Depremden olumsuz etkilenen kişilerin yanında destek olma çabasındaki hizmetleri ve kurtarma aktivitelerini eleştirmemek gerekir. Bu eleştirileri duyuyor olmak yalnızlık, çaresizlik duygularını oluşturabileceği gibi en çok ihtiyaç duyulan umut duygusunun da zedelenmesine zarar verecektir.

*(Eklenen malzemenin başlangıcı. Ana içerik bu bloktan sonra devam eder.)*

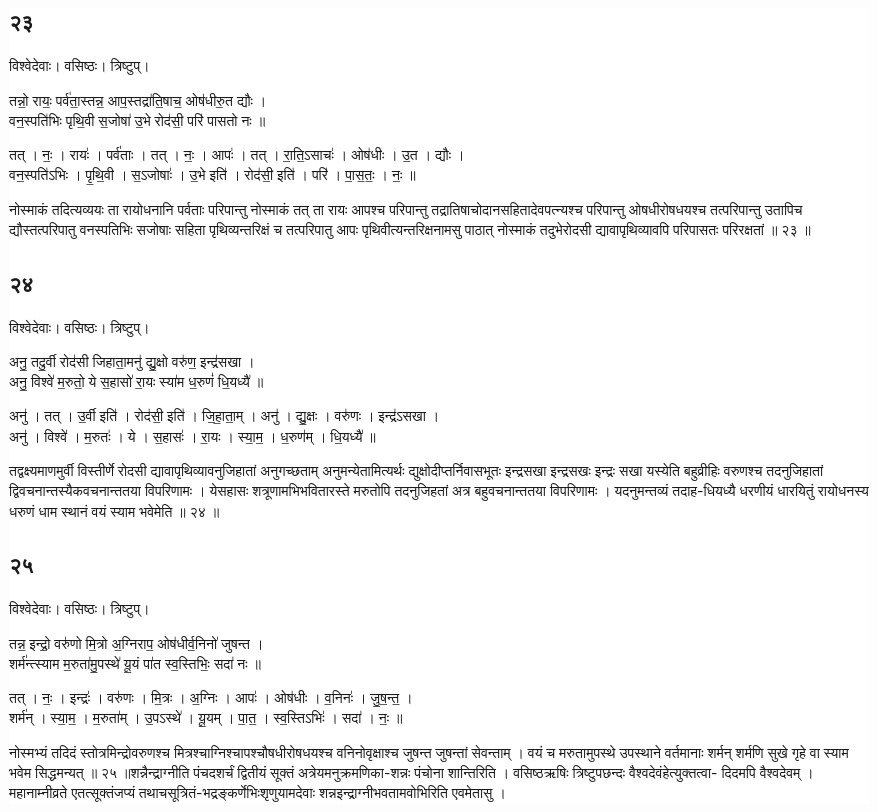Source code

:## २३
विश्वेदेवाः। वसिष्ठः। त्रिष्टुप्।

तन्नो॒ रायः॒ पर्व॑ता॒स्तन्न॒ आप॒स्तद्रा॑ति॒षाच॒ ओष॑धीरु॒त द्यौः ।  
वन॒स्पति॑भिः पृथि॒वी स॒जोषा॑ उ॒भे रोद॑सी॒ परि॑ पासतो नः ॥

तत् । नः॒ । रायः॑ । पर्व॑ताः । तत् । नः॒ । आपः॑ । तत् । रा॒ति॒ऽसाचः॑ । ओष॑धीः । उ॒त । द्यौः ।  
वन॒स्पति॑ऽभिः । पृ॒थि॒वी । स॒ऽजोषाः॑ । उ॒भे इति॑ । रोद॑सी॒ इति॑ । परि॑ । पा॒स॒तः॒ । नः॒ ॥

नोस्माकं तदित्यव्ययः ता रायोधनानि पर्वताः परिपान्तु नोस्माकं तत् ता रायः आपश्च परिपान्तु तद्रातिषाचोदानसहितादेवपत्न्यश्च परिपान्तु ओषधीरोषधयश्च तत्परिपान्तु उतापिच द्यौस्तत्परिपातु वनस्पतिभिः सजोषाः सहिता पृथिव्यन्तरिक्षं च तत्परिपातु आपः पृथिवीत्यन्तरिक्षनामसु पाठात् नोस्माकं तदुभेरोदसी द्यावापृथिव्यावपि परिपासतः परिरक्षतां ॥ २३ ॥

## २४
विश्वेदेवाः। वसिष्ठः। त्रिष्टुप्।

अनु॒ तदु॒र्वी रोद॑सी जिहाता॒मनु॑ द्यु॒क्षो वरु॑ण॒ इन्द्र॑सखा ।  
अनु॒ विश्वे॑ म॒रुतो॒ ये स॒हासो॑ रा॒यः स्या॑म ध॒रुणं॑ धि॒यध्यै॑ ॥

अनु॑ । तत् । उ॒र्वी इति॑ । रोद॑सी॒ इति॑ । जि॒हा॒ता॒म् । अनु॑ । द्यु॒क्षः । वरु॑णः । इन्द्र॑ऽसखा ।  
अनु॑ । विश्वे॑ । म॒रुतः॑ । ये । स॒हासः॑ । रा॒यः । स्या॒म॒ । ध॒रुण॑म् । धि॒यध्यै॑ ॥

तद्वक्ष्यमाणमुर्वी विस्तीर्णे रोदसी द्यावापृथिव्यावनुजिहातां अनुगच्छताम् अनुमन्येतामित्यर्थः द्युक्षोदीप्तर्निवासभूतः इन्द्रसखा इन्द्रसखः इन्द्रः सखा यस्येति बहुव्रीहिः वरुणश्च तदनुजिहातां द्विवचनान्तस्यैकवचनान्ततया विपरिणामः । येसहासः शत्रूणामभिभवितारस्ते मरुतोपि तदनुजिहतां अत्र बहुवचनान्ततया विपरिणामः । यदनुमन्तव्यं तदाह-धियध्यै धरणीयं धारयितुं रायोधनस्य धरुणं धाम स्थानं वयं स्याम भवेमेति ॥ २४ ॥

## २५
विश्वेदेवाः। वसिष्ठः। त्रिष्टुप्।

तन्न॒ इन्द्रो॒ वरु॑णो मि॒त्रो अ॒ग्निराप॒ ओष॑धीर्व॒निनो॑ जुषन्त ।  
शर्म॑न्त्स्याम म॒रुता॑मु॒पस्थे॑ यू॒यं पा॑त स्व॒स्तिभिः॒ सदा॑ नः ॥

तत् । नः॒ । इन्द्रः॑ । वरु॑णः । मि॒त्रः । अ॒ग्निः । आपः॑ । ओष॑धीः । व॒निनः॑ । जु॒ष॒न्त॒ ।  
शर्म॑न् । स्या॒म॒ । म॒रुता॑म् । उ॒पऽस्थे॑ । यू॒यम् । पा॒त॒ । स्व॒स्तिऽभिः॑ । सदा॑ । नः॒ ॥

नोस्मभ्यं तदिदं स्तोत्रमिन्द्रोवरुणश्च मित्रश्चाग्निश्चापश्चौषधीरोषधयश्च वनिनोवृक्षाश्च जुषन्त जुषन्तां सेवन्ताम् । वयं च मरुतामुपस्थे उपस्थाने वर्तमानाः शर्मन् शर्मणि सुखे गृहे वा स्याम भवेम सिद्धमन्यत् ॥ २५ ॥शन्नैन्द्राग्नीति पंचदशर्चं द्वितीयं सूक्तं अत्रेयमनुक्रमणिका-शन्नः पंचोना शान्तिरिति । वसिष्ठऋषिः त्रिष्टुपछन्दः वैश्वदेवंहेत्युक्तत्वा- दिदमपि वैश्वदेवम् । महानाम्नीव्रते एतत्सूक्तंजप्यं तथाचसूत्रितं-भद्रङ्कर्णेभिःशृणुयामदेवाः शन्नइन्द्राग्नीभवतामवोभिरिति एवमेतासु ।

DEPREME İLİŞKİN KONUŞMALAR
Sık sık deprem anı ve sonrası hakkında konuşmak ve deprem anı ya da sonrasına ait görüntüleri sık sık izlemek de önermediğiniz davranışlardır. Bu davranışlar ile depremden olumsuz etkilenen kişiler tekrar tekrar travmatik anları tetiklenecektir. Ek olarak deprem bölgesinde birebir depreme maruz kalmaksızın gelişmeleri takip etmek amacı ile sürekli deprem anı ve sonrası hakkında konuşmak ve deprem anı ya da sonrasına ait görüntüleri sık sık izlemek de kişilerde üstlenilmiş travma dediğimiz “ikincil travmaya neden olabilmektedir. İkincil travma, aslında adından da anlaşılacağı gibi travmatik olaya doğrudan maruz kalan değil, olaya şahit olan ya da yazılı-görsel medya aracılığıyla olayı izleyen kişilerin ‘travmatize’ olduğu ifade eder. Tam da bu noktada belirtmek gerekir ki doğrudan travmatik yaşantıya maruz kişilerin verebileceği psikolojik ve fizyolojik tepkileri verebilirler. Son olarak ikincil travmanın oluşmaması ya da gelişmemesi adına dikkat edilecek hususlardan ilki de yazılı-görsel medya aracılığıyla görüntülere maruz kalmamaktır.